Serum Metabolomics Reveals Underlying Mechanisms of Cholesterol‐Lowering Effects of Oat Consumption: A Randomized Controlled Trial in a Mildly Hypercholesterolemic Population

The purpose of this study is to examine the effects of oat supplementation on serum lipid in a population of adults with mild hypercholesterolemia and reveal the underlying mechanisms with serum untargeted metabolomics. Methods and Results In this placebo‐controlled trial, 62 participants from Nanjing, China, with mild elevations in cholesterol are randomly assigned to receive 80 g oats (containing 3 g beta‐glucan) or rice daily for 45 days. Fasting blood samples are collected at the beginning, middle, and end of the trial. Compared with the rice group, oat consumption significantly decreases serum total cholesterol (TC) (‐8.41%, p = 0.005), low‐density lipoprotein cholesterol (LDL‐c) (‐13.93%, p = 0.001), and non high‐density lipoprotein cholesterol (non‐HDL‐c) (‐10.93%, p = 0.017) levels.
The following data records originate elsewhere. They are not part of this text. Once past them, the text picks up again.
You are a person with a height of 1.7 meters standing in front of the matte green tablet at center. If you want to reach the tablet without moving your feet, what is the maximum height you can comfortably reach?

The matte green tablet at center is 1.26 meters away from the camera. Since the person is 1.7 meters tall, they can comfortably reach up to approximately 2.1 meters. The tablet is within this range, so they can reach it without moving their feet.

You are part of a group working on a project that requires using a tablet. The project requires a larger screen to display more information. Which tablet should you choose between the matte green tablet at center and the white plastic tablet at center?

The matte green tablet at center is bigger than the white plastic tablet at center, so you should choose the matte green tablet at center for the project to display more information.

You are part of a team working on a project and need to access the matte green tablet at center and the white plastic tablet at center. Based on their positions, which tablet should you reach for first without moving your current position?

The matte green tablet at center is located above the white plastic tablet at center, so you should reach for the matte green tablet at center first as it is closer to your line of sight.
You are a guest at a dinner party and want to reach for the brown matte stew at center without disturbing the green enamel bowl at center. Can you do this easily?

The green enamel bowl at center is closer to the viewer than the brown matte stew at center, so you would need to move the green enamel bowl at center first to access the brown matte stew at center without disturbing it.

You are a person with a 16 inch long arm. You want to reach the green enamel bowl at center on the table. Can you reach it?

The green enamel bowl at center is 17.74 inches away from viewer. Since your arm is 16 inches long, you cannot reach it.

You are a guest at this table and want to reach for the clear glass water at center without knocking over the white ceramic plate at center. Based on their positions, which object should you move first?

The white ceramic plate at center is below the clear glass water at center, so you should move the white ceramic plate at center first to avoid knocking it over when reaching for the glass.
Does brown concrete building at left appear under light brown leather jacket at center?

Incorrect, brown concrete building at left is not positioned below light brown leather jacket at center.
There are no significant between‐group differences in serum triglyceride (TG), apolipoprotein B (Apo B), glycated albumin, or fasting blood glucose levels. An orthogonal partial least squares discriminant analysis (OPLS‐DA) suggests a clear separation in metabolic profiles between the groups after the intervention. Twenty‐one metabolites in the oat group are significantly different from those in the rice group, among which 14 metabolites show a decreased trend. In comparison, seven metabolites show an increased trend. Correlations analysis from both groups indicate that most metabolites [e.g., sphinganine and phosphatidylcholine (PC)(20:5(5Z,8Z,11Z,14Z,17Z)/20:1(11Z))] have positive correlations with serum cholesterol levels. Kyoto Encyclopedia of Gene and Genomes pathway analysis suggests that oat consumption regulated glycerophospholipid, alanine, aspartate and glutamate, sphingolipid, and retinol metabolism. Conclusion Oat consumption has beneficial effects on serum lipids profiles. The underlying mechanisms involve glycerophospholipid, alanine, aspartate and glutamate, sphingolipid, and retinol metabolism in adults.